Das Grundstudium: Vorklinik

Das Studium der Humanmedizin ist in der Regel an allen deutschen Hochschulen gleich aufgebaut. Einige Universitäten bieten jedoch sogenannte Modellstudiengänge an, in denen die Studierenden früher an die praktische Arbeit mit Patienten herangeführt werden als im klassischen Medizinstudiengang. Das Grundstudium wird vorklinischer Abschnitt genannt und dauert vier Semester und endet mit der schriftlichen Prüfung des Physikums, das die erste ärztliche Prüfung darstellt. Auf dem Stundenplan stehen Grundlagenfächer aus der Medizin und den Naturwissenschaften, praktische Erfahrungen sammeln die Studierenden vor allem im Labor sowie im Bereich Anatomie, wo sie den menschlichen Körper zu verstehen lernen.

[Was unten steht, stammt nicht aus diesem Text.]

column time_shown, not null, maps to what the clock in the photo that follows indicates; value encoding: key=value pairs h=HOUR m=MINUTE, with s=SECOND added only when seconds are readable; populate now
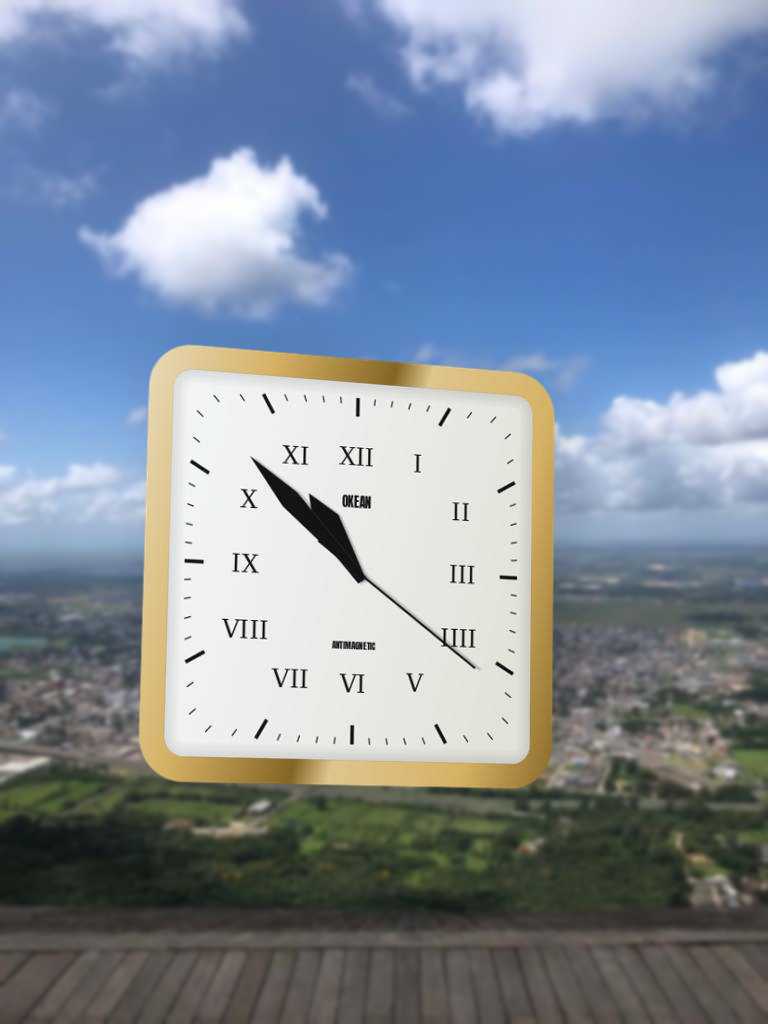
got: h=10 m=52 s=21
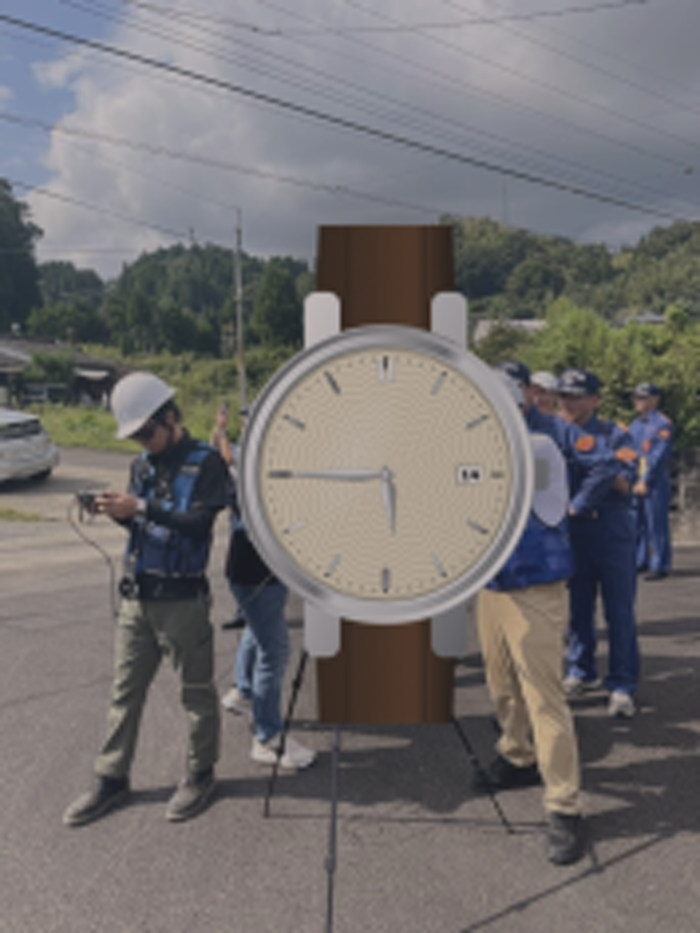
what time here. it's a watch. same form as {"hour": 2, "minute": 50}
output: {"hour": 5, "minute": 45}
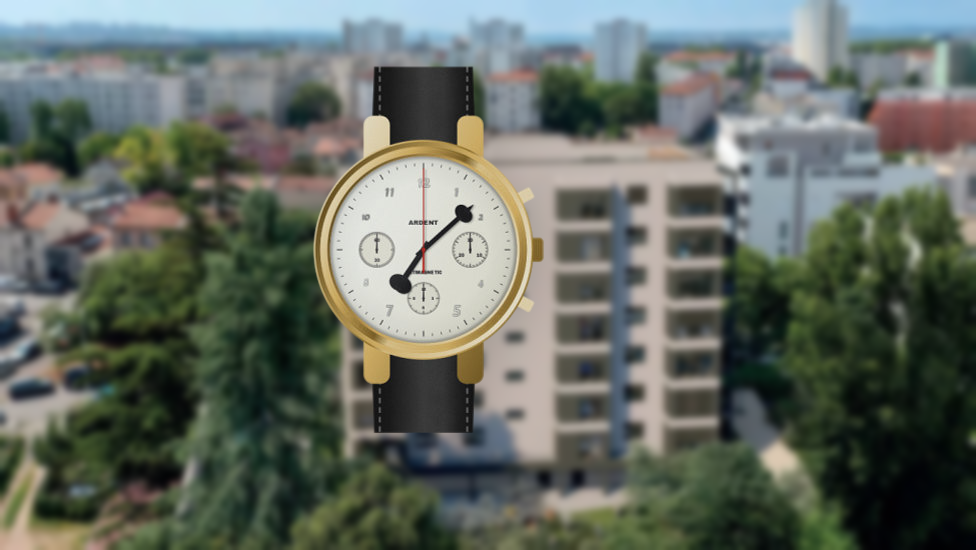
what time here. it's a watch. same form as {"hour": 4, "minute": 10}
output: {"hour": 7, "minute": 8}
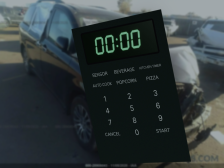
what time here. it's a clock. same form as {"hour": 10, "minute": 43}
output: {"hour": 0, "minute": 0}
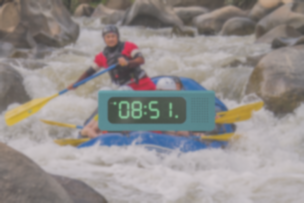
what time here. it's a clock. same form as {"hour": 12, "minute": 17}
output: {"hour": 8, "minute": 51}
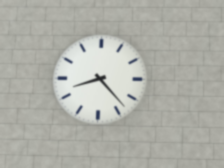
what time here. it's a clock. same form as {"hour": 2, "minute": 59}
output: {"hour": 8, "minute": 23}
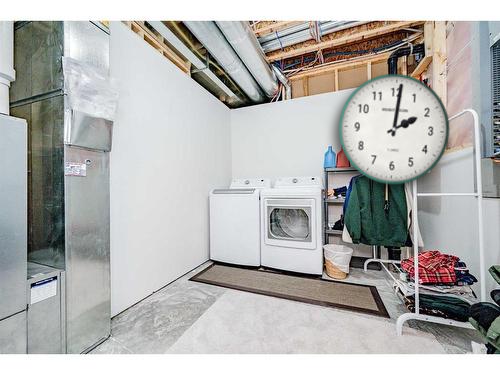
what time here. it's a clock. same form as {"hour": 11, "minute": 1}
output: {"hour": 2, "minute": 1}
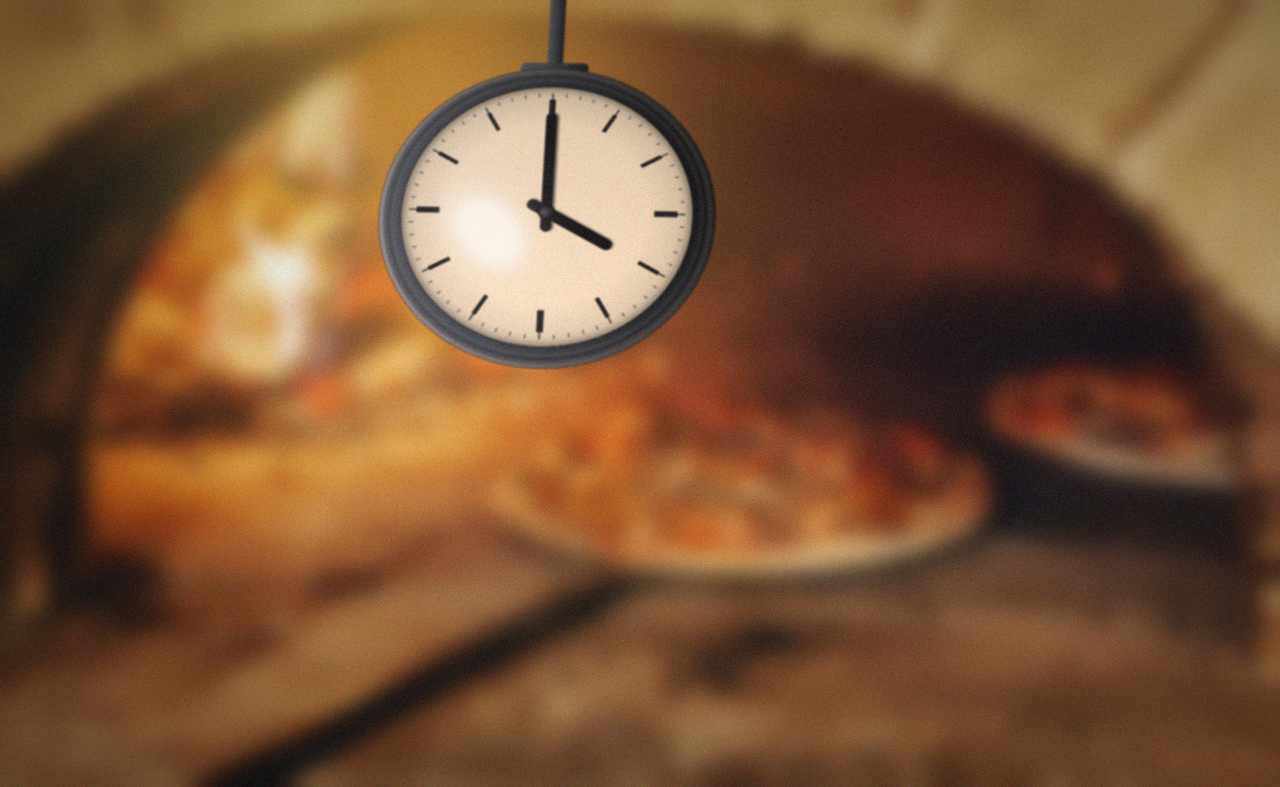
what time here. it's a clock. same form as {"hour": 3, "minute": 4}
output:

Klinischer Studienabschnitt und Staatsexamen

Der zweite Studienabschnitt des Humanmedizinstudiums wird klinischer Teil genannt und dauert acht Semester. Der Unterricht wird zu größten Teilen in Krankenhäuser verlegt, wo die Studierenden in Kleingruppen theoretisches und praktisches Wissen für den Arztberuf erlernen. Nach und nach durchlaufen sie sämtliche medizinische Abteilungen. Zusätzliche Praktika während der vorlesungsfreien Zeit, die man Famulatur nennt, ergänzen die Kenntnisse. Während der letzten beiden Fachsemester verlassen die Studierenden die Universität gänzlich und absolvieren das sogenannte praktische Jahr. In drei Blöcken von jeweils vier Monaten arbeiten sie in der Chirurgie, der Inneren Medizin sowie einem selbstgewählten Bereich und übernehmen bereits ärztliche Aufgaben, um sich auf die Anforderungen ihres Berufs vorzubereiten. Im Anschluss an das praktische Jahr steht das Staatsexamen. Dieser zweite Teil der ärztlichen Prüfung besteht aus mehren Tagen mündlicher und praktischer Prüfungen und umfasst das gesamte Wissen des Medizinstudiums. Wegen seines hohen Schwierigkeitsgrads wird diese Prüfung auch „Hammerexamen“ genannt, ist aber der letzte Schritt auf dem Weg zum Arztberuf. Mit dem erfolgreichen Bestehen können die Studierenden die Approbation beantragen und als Arzt oder Ärztin tätig werden.